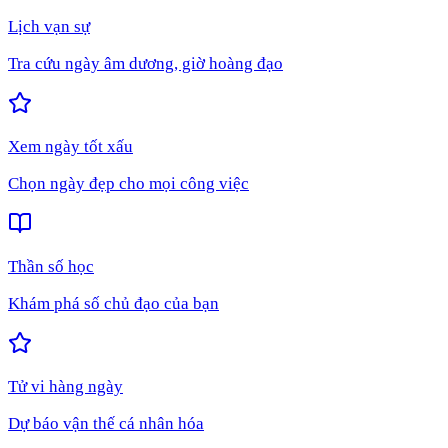
Lịch vạn sự
Tra cứu ngày âm dương, giờ hoàng đạo
Xem ngày tốt xấu
Chọn ngày đẹp cho mọi công việc
Thần số học
Khám phá số chủ đạo của bạn
Tử vi hàng ngày
Dự báo vận thế cá nhân hóa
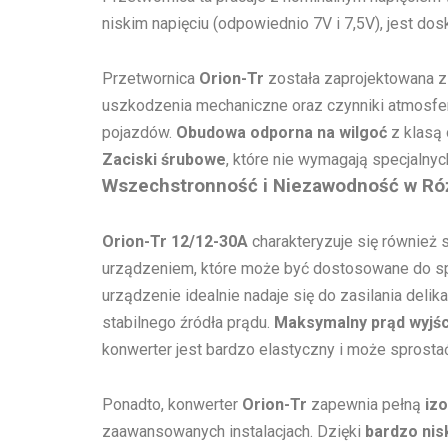
niskim napięciu (odpowiednio 7V i 7,5V), jest d
Przetwornica
Orion-Tr
została zaprojektowana z 
uszkodzenia mechaniczne oraz czynniki atmosfer
pojazdów.
Obudowa odporna na wilgoć
z klasą
Zaciski śrubowe
, które nie wymagają specjalnyc
Wszechstronność i Niezawodność w Ró
Orion-Tr 12/12-30A
charakteryzuje się również 
urządzeniem, które może być dostosowane do sp
urządzenie idealnie nadaje się do zasilania deli
stabilnego źródła prądu.
Maksymalny prąd wyjś
konwerter jest bardzo elastyczny i może spros
Ponadto, konwerter
Orion-Tr
zapewnia pełną
iz
zaawansowanych instalacjach. Dzięki
bardzo nis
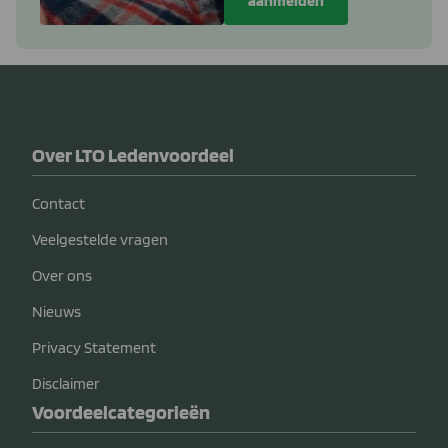
Over LTO Ledenvoordeel
Contact
Veelgestelde vragen
Over ons
Nieuws
Privacy Statement
Disclaimer
Voordeelcategorieën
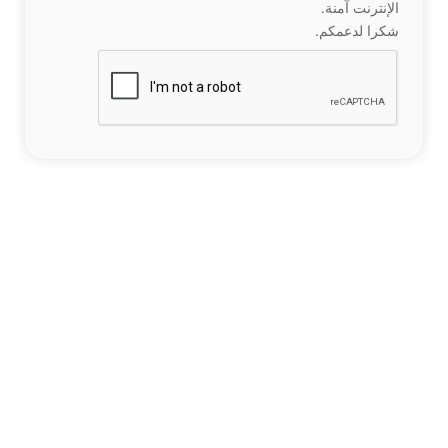
الإنترنت آمنة.
شكرا لدعمكم.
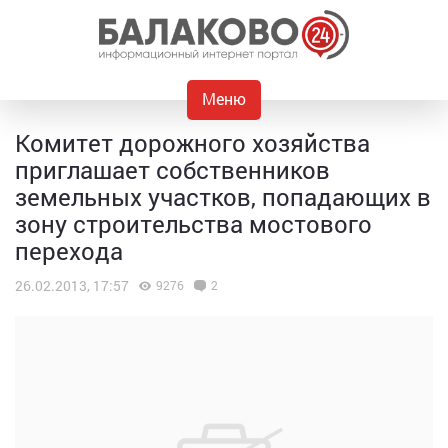
Меню
Комитет дорожного хозяйства
приглашает собственников
земельных участков, попадающих в
зону строительства мостового
перехода
26.02.2013, 17:57
9276
2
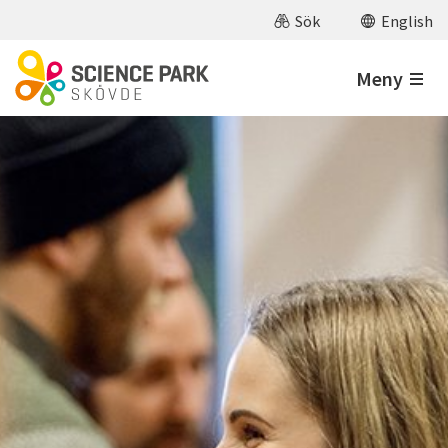
Hoppa till huvudinnehåll
Sök
English
Meny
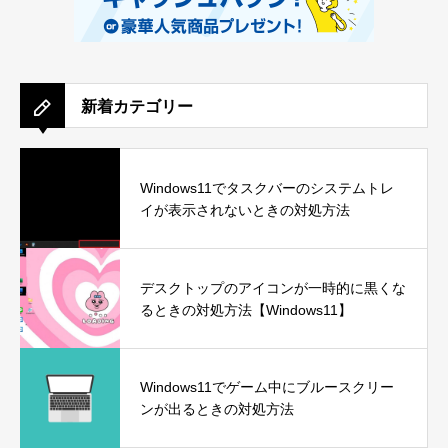
新着カテゴリー
Windows11でタスクバーのシステムトレ
イが表示されないときの対処方法
デスクトップのアイコンが一時的に黒くな
るときの対処方法【Windows11】
Windows11でゲーム中にブルースクリー
ンが出るときの対処方法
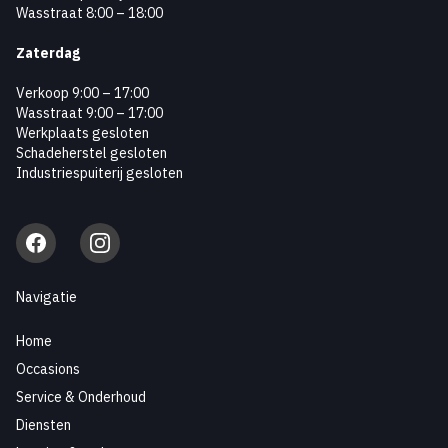
Wasstraat 8:00 – 18:00
Zaterdag
Verkoop 9:00 – 17:00
Wasstraat 9:00 – 17:00
Werkplaats gesloten
Schadeherstel gesloten
Industriespuiterij gesloten
Facebook
Instagram
Navigatie
Home
Occasions
Service & Onderhoud
Diensten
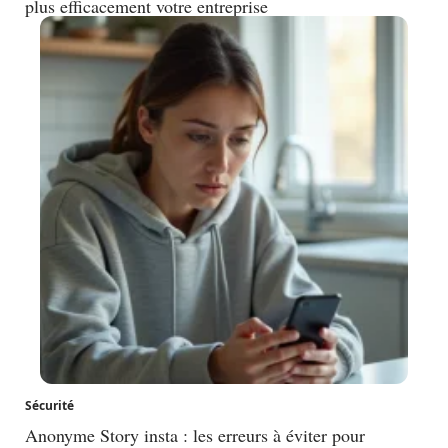
plus efficacement votre entreprise
Sécurité
Anonyme Story insta : les erreurs à éviter pour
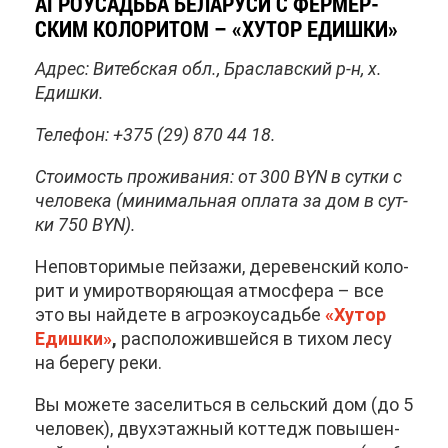
АГ­РО­УСАДЬ­БА БЕ­ЛА­РУ­СИ С ФЕР­МЕР­
СКИМ КО­ЛО­РИ­ТОМ – «ХУ­ТОР ЕДИШ­КИ»
Ад­рес: Ви­теб­ская обл., Бра­слав­ский р-н, х.
Едиш­ки.
Те­ле­фон: +375 (29) 870 44 18.
Сто­и­мость про­жи­ва­ния: от 300 BYN в сут­ки с
че­ло­ве­ка (ми­ни­маль­ная опла­та за дом в сут­
ки 750 BYN).
Непо­вто­ри­мые пей­за­жи, де­ре­вен­ский ко­ло­
рит и уми­ро­тво­ря­ю­щая ат­мо­сфе­ра – все
это вы най­де­те в аг­ро­эко­усадь­бе
«Ху­тор
Едиш­ки»
,
рас­по­ло­жив­шей­ся в ти­хом ле­су
на бе­ре­гу ре­ки.
Вы мо­же­те за­се­лить­ся в сель­ский дом (до 5
че­ло­век), двух­этаж­ный кот­тедж по­вы­шен­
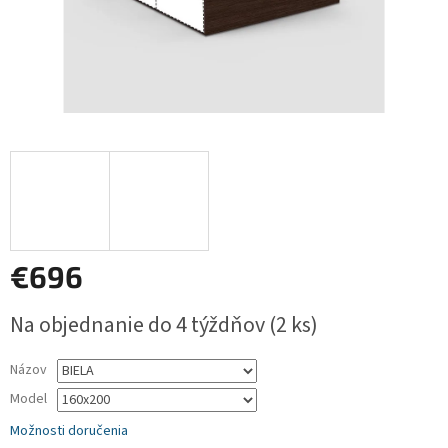
€696
Jednotková
Na objednanie do 4 týždňov
(2 ks)
cena:
Názov
Model
Možnosti doručenia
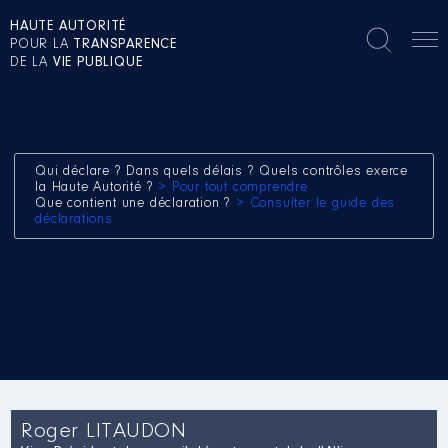
HAUTE AUTORITÉ
POUR LA
TRANSPARENCE
DE LA
VIE PUBLIQUE
Qui déclare ? Dans quels délais ? Quels contrôles exerce
la Haute Autorité ?
> Pour tout comprendre
Que contient une déclaration ?
> Consulter le guide des
déclarations
Roger LITAUDON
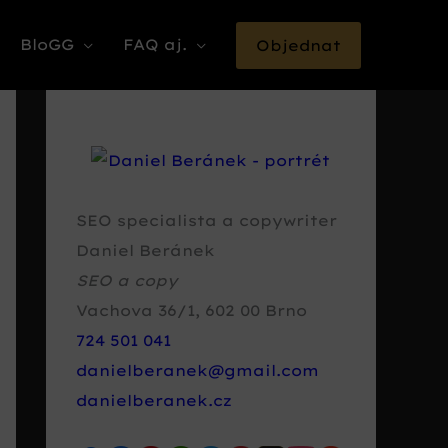
BloGG
FAQ aj.
Objednat
SEO specialista a copywriter
Daniel Beránek
SEO a copy
Vachova 36/1
,
602 00
Brno
724 501 041
danielberanek@gmail.com
danielberanek.cz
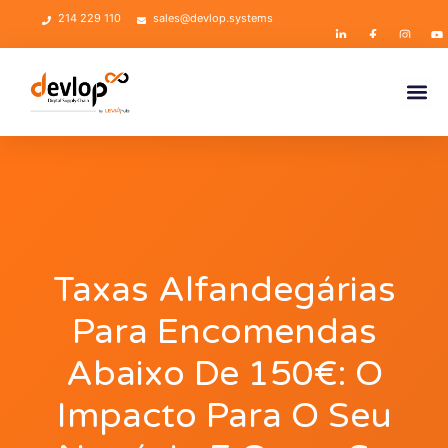
214 229 110
sales@devlop.systems
Taxas Alfandegárias
Para Encomendas
Abaixo De 150€: O
Impacto Para O Seu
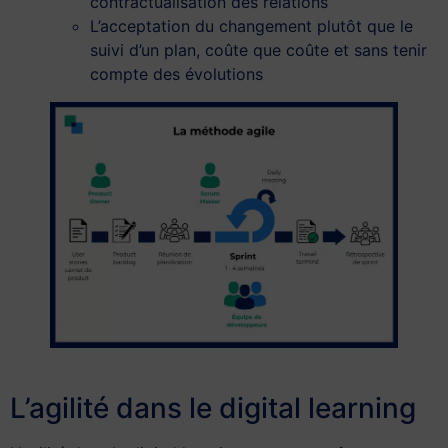
contractualisation des relations
L’acceptation du changement plutôt que le
suivi d’un plan, coûte que coûte et sans tenir
compte des évolutions
L’agilité dans le digital learning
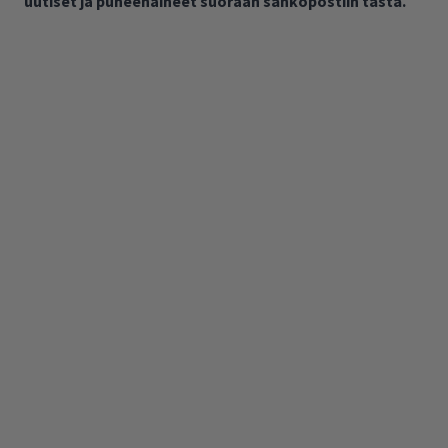
uutiset ja puheenaiheet suoraan sähköpostiin tästä.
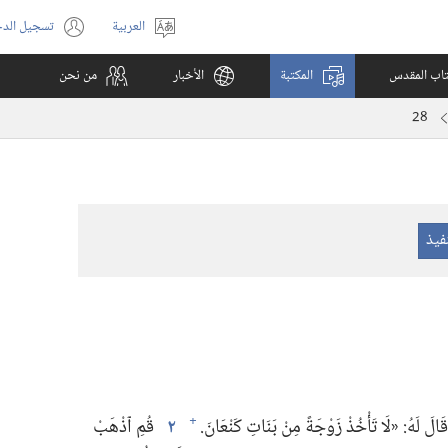
العربية
تسجيل الد
اختر
(يفتح
اللغة
نافذة
كتاب المقدس
المكتبة
الأخبار
من نحن
جديدة)
28
َ لَهُ:‏ «لَا تَأْخُذْ زَوْجَةً مِنْ بَنَاتِ كَنْعَانَ.‏
٢
قُمِ ٱذْهَبْ
+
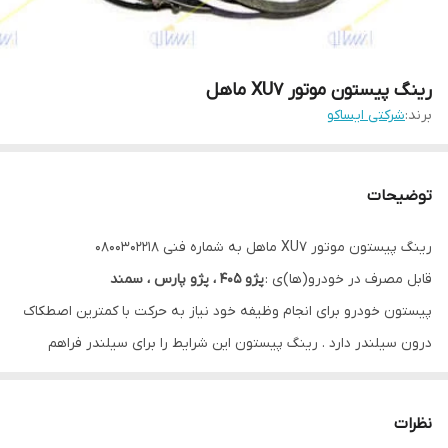
رینگ پیستون موتور XU7 ماهل
برند:
شرکتی ایساکو
توضیحات
رینگ پیستون موتور XU7 ماهل به شماره فنی 0800302218
قابل مصرف در خودرو(ها)ی :
پژو 405 ، پژو پارس ، سمند
پیستون خودرو برای انجام وظیفه خود نیاز به حرکت با کمترین اصطکاک
درون سیلندر دارد . رینگ‌ پیستون این شرایط را برای سیلندر فراهم
می‌کند ، پیستون روی بدنه خود شیارهایی دارد که برای قرار گرفتن
رینگ‌ها تعبیه شده است. رینگ‌ها با قرار گرفتن در محل مشخص،
نظرات
فاصله‌ای بین پیستون ایجاد کرده و حرکت پیستون درون سیلندر را با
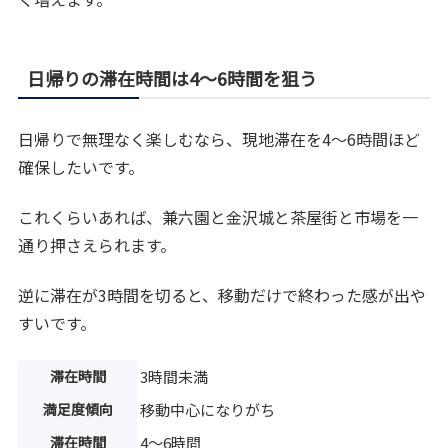
日帰りの滞在時間は4〜6時間を狙う
日帰りで無理なく楽しむなら、現地滞在を4〜6時間ほど
確保したいです。
これくらいあれば、兼六園と金沢城と茶屋街と市場を一
通り押さえられます。
逆に滞在が3時間を切ると、移動だけで終わった感が出や
すいです。
滞在時間
3時間未満
満足度傾向
移動中心になりがち
滞在時間
4〜6時間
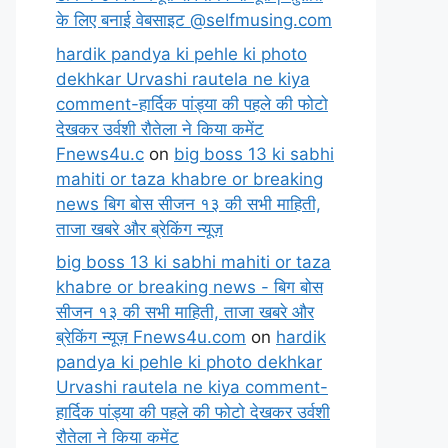
के लिए बनाई वेबसाइट @selfmusing.com
hardik pandya ki pehle ki photo
dekhkar Urvashi rautela ne kiya
comment-हार्दिक पांड्या की पहले की फोटो
देखकर उर्वशी रौतेला ने किया कमेंट
Fnews4u.c
on
big boss 13 ki sabhi
mahiti or taza khabre or breaking
news बिग बोस सीजन १३ की सभी माहिती,
ताजा खबरे और ब्रेकिंग न्यूज़
big boss 13 ki sabhi mahiti or taza
khabre or breaking news - बिग बोस
सीजन १३ की सभी माहिती, ताजा खबरे और
ब्रेकिंग न्यूज़ Fnews4u.com
on
hardik
pandya ki pehle ki photo dekhkar
Urvashi rautela ne kiya comment-
हार्दिक पांड्या की पहले की फोटो देखकर उर्वशी
रौतेला ने किया कमेंट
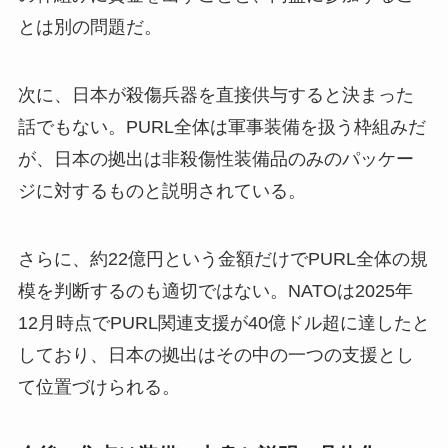
とは別の問題だ。
次に、日本が殺傷兵器を直接供与すると決まった
話でもない。PURL全体は軍事装備を扱う枠組みだ
が、日本の拠出は非殺傷性装備品のみのパッケー
ジに対するものと説明されている。
さらに、約22億円という金額だけでPURL全体の規
模を判断するのも適切ではない。NATOは2025年
12月時点でPURL関連支援が40億ドル超に達したと
しており、日本の拠出はその中の一つの支援とし
て位置づけられる。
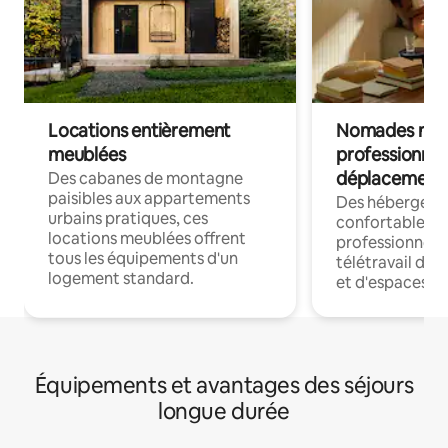
Locations entièrement
Nomades num
meublées
professionnel
déplacement
Des cabanes de montagne
paisibles aux appartements
Des hébergem
urbains pratiques, ces
confortables p
locations meublées offrent
professionnels
tous les équipements d'un
télétravail dis
logement standard.
et d'espaces de
Équipements et avantages des séjours
longue durée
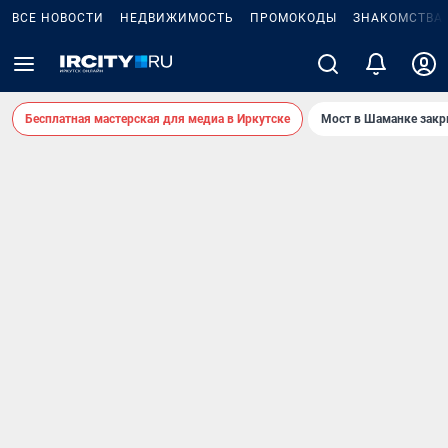
ВСЕ НОВОСТИ
НЕДВИЖИМОСТЬ
ПРОМОКОДЫ
ЗНАКОМСТВА
Бесплатная мастерская для медиа в Иркутске
Мост в Шаманке зак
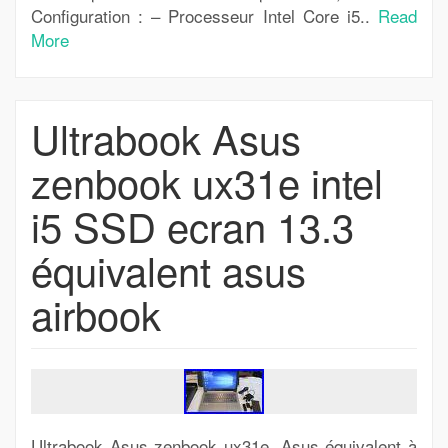
Configuration : – Processeur Intel Core i5..
Read
More
Ultrabook Asus
zenbook ux31e intel
i5 SSD ecran 13.3
équivalent asus
airbook
Ultrabook Asus zenbook ux31e. Asus équivalent à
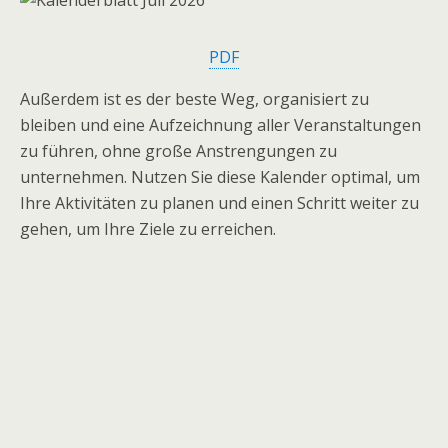
PDF
Außerdem ist es der beste Weg, organisiert zu
bleiben und eine Aufzeichnung aller Veranstaltungen
zu führen, ohne große Anstrengungen zu
unternehmen. Nutzen Sie diese Kalender optimal, um
Ihre Aktivitäten zu planen und einen Schritt weiter zu
gehen, um Ihre Ziele zu erreichen.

◆ ◆ ◆ ◆ ◆

> [WHAT TO DO]
Transcribe the listing exactly. Its images are to be omitted.

> [EXERCISE SOLUTION]
Lịch vạn sự
Tra cứu ngày âm dương, giờ hoàng đạo
Xem ngày tốt xấu
Chọn ngày đẹp cho mọi công việc
Thần số học
Khám phá số chủ đạo của bạn
Tử vi hàng ngày
Dự báo vận thế cá nhân hóa
niskim napięciu (odpowiednio 7V i 7,5V), jest d
Przetwornica
Orion-Tr
została zaprojektowana z 
uszkodzenia mechaniczne oraz czynniki atmosfer
pojazdów.
Obudowa odporna na wilgoć
z klasą
Zaciski śrubowe
, które nie wymagają specjalnyc
Wszechstronność i Niezawodność w Ró
Orion-Tr 12/12-30A
charakteryzuje się również 
urządzeniem, które może być dostosowane do sp
urządzenie idealnie nadaje się do zasilania deli
stabilnego źródła prądu.
Maksymalny prąd wyjś
konwerter jest bardzo elastyczny i może spros
Ponadto, konwerter
Orion-Tr
zapewnia pełną
iz
zaawansowanych instalacjach. Dzięki
bardzo nis
Over LTO Ledenvoordeel
Contact
Veelgestelde vragen
Over ons
Nieuws
Privacy Statement
Disclaimer
Voordeelcategorieën
الإنترنت آمنة.
شكرا لدعمكم.
Меню
Комитет дорожного хозяйства
приглашает собственников
земельных участков, попадающих в
зону строительства мостового
перехода
26.02.2013, 17:57
9276
2
Hoppa till huvudinnehåll
Sök
English
Meny
新着カテゴリー
Windows11でタスクバーのシステムトレ
イが表示されないときの対処方法
デスクトップのアイコンが一時的に黒くな
るときの対処方法【Windows11】
Windows11でゲーム中にブルースクリー
ンが出るときの対処方法
Wasstraat 8:00 – 18:00
Zaterdag
Verkoop 9:00 – 17:00
Wasstraat 9:00 – 17:00
Werkplaats gesloten
Schadeherstel gesloten
Industriespuiterij gesloten
Facebook
Instagram
Navigatie
Home
Occasions
Service & Onderhoud
Diensten
plus efficacement votre entreprise
Sécurité
Anonyme Story insta : les erreurs à éviter pour
АГ­РО­УСАДЬ­БА БЕ­ЛА­РУ­СИ С ФЕР­МЕР­
СКИМ КО­ЛО­РИ­ТОМ – «ХУ­ТОР ЕДИШ­КИ»
Ад­рес: Ви­теб­ская обл., Бра­слав­ский р-н, х.
Едиш­ки.
Те­ле­фон: +375 (29) 870 44 18.
Сто­и­мость про­жи­ва­ния: от 300 BYN в сут­ки с
че­ло­ве­ка (ми­ни­маль­ная опла­та за дом в сут­
ки 750 BYN).
Непо­вто­ри­мые пей­за­жи, де­ре­вен­ский ко­ло­
рит и уми­ро­тво­ря­ю­щая ат­мо­сфе­ра – все
это вы най­де­те в аг­ро­эко­усадь­бе
«Ху­тор
Едиш­ки»
,
рас­по­ло­жив­шей­ся в ти­хом ле­су
на бе­ре­гу ре­ки.
Вы мо­же­те за­се­лить­ся в сель­ский дом (до 5
че­ло­век), двух­этаж­ный кот­тедж по­вы­шен­
€696
Jednotková
Na objednanie do 4 týždňov
(2 ks)
cena:
Názov
Model
Možnosti doručenia
HAUTE AUTORITÉ
POUR LA
TRANSPARENCE
DE LA
VIE PUBLIQUE
Qui déclare ? Dans quels délais ? Quels contrôles exerce
la Haute Autorité ?
> Pour tout comprendre
Que contient une déclaration ?
> Consulter le guide des
déclarations
Roger LITAUDON
BloGG
FAQ aj.
Objednat
SEO specialista a copywriter
Daniel Beránek
SEO a copy
Vachova 36/1
,
602 00
Brno
724 501 041
danielberanek@gmail.com
danielberanek.cz
214 229 110
sales@devlop.systems
Taxas Alfandegárias
Para Encomendas
Abaixo De 150€: O
Impacto Para O Seu
contractualisation des relations
L’acceptation du changement plutôt que le
suivi d’un plan, coûte que coûte et sans tenir
compte des évolutions
L’agilité dans le digital learning
uutiset ja puheenaiheet suoraan sähköpostiin tästä.
العربية
تسجيل الد
اختر
(يفتح
اللغة
نافذة
كتاب المقدس
المكتبة
الأخبار
من نحن
جديدة)
28
َ لَهُ:‏ «لَا تَأْخُذْ زَوْجَةً مِنْ بَنَاتِ كَنْعَانَ.‏
٢
قُمِ ٱذْهَبْ
+
رینگ پیستون موتور XU7 ماهل
برند:
شرکتی ایساکو
توضیحات
رینگ پیستون موتور XU7 ماهل به شماره فنی 0800302218
قابل مصرف در خودرو(ها)ی :
پژو 405 ، پژو پارس ، سمند
پیستون خودرو برای انجام وظیفه خود نیاز به حرکت با کمترین اصطکاک
درون سیلندر دارد . رینگ‌ پیستون این شرایط را برای سیلندر فراهم
می‌کند ، پیستون روی بدنه خود شیارهایی دارد که برای قرار گرفتن
رینگ‌ها تعبیه شده است. رینگ‌ها با قرار گرفتن در محل مشخص،
نظرات
فاصله‌ای بین پیستون ایجاد کرده و حرکت پیستون درون سیلندر را با
日帰りの滞在時間は4〜6時間を狙う
日帰りで無理なく楽しむなら、現地滞在を4〜6時間ほど
確保したいです。
これくらいあれば、兼六園と金沢城と茶屋街と市場を一
通り押さえられます。
逆に滞在が3時間を切ると、移動だけで終わった感が出や
すいです。
滞在時間
3時間未満
満足度傾向
移動中心になりがち
滞在時間
4〜6時間
के लिए बनाई वेबसाइट @selfmusing.com
hardik pandya ki pehle ki photo
dekhkar Urvashi rautela ne kiya
comment-हार्दिक पांड्या की पहले की फोटो
देखकर उर्वशी रौतेला ने किया कमेंट
Fnews4u.c
on
big boss 13 ki sabhi
mahiti or taza khabre or breaking
news बिग बोस सीजन १३ की सभी माहिती,
ताजा खबरे और ब्रेकिंग न्यूज़
big boss 13 ki sabhi mahiti or taza
khabre or breaking news - बिग बोस
सीजन १३ की सभी माहिती, ताजा खबरे और
ब्रेकिंग न्यूज़ Fnews4u.com
on
hardik
pandya ki pehle ki photo dekhkar
Urvashi rautela ne kiya comment-
हार्दिक पांड्या की पहले की फोटो देखकर उर्वशी
रौतेला ने किया कमेंट
とは別の問題だ。
次に、日本が殺傷兵器を直接供与すると決まった
話でもない。PURL全体は軍事装備を扱う枠組みだ
が、日本の拠出は非殺傷性装備品のみのパッケー
ジに対するものと説明されている。
さらに、約22億円という金額だけでPURL全体の規
模を判断するのも適切ではない。NATOは2025年
12月時点でPURL関連支援が40億ドル超に達したと
しており、日本の拠出はその中の一つの支援とし
て位置づけられる。
Locations entièrement
Nomades num
meublées
professionnel
déplacement
Des cabanes de montagne
paisibles aux appartements
Des hébergem
urbains pratiques, ces
confortables p
locations meublées offrent
professionnels
tous les équipements d'un
télétravail dis
logement standard.
et d'espaces de
Équipements et avantages des séjours
longue durée
ВСЕ НОВОСТИ
НЕДВИЖИМОСТЬ
ПРОМОКОДЫ
ЗНАКОМСТВА
Бесплатная мастерская для медиа в Иркутске
Мост в Шаманке зак
Configuration : – Processeur Intel Core i5..
Read
More
Ultrabook Asus
zenbook ux31e intel
i5 SSD ecran 13.3
équivalent asus
airbook
Ultrabook Asus zenbook ux31e. Asus équivalent à
PDF
Außerdem ist es der beste Weg, organisiert zu
bleiben und eine Aufzeichnung aller Veranstaltungen
zu führen, ohne große Anstrengungen zu
unternehmen. Nutzen Sie diese Kalender optimal, um
Ihre Aktivitäten zu planen und einen Schritt weiter zu
gehen, um Ihre Ziele zu erreichen.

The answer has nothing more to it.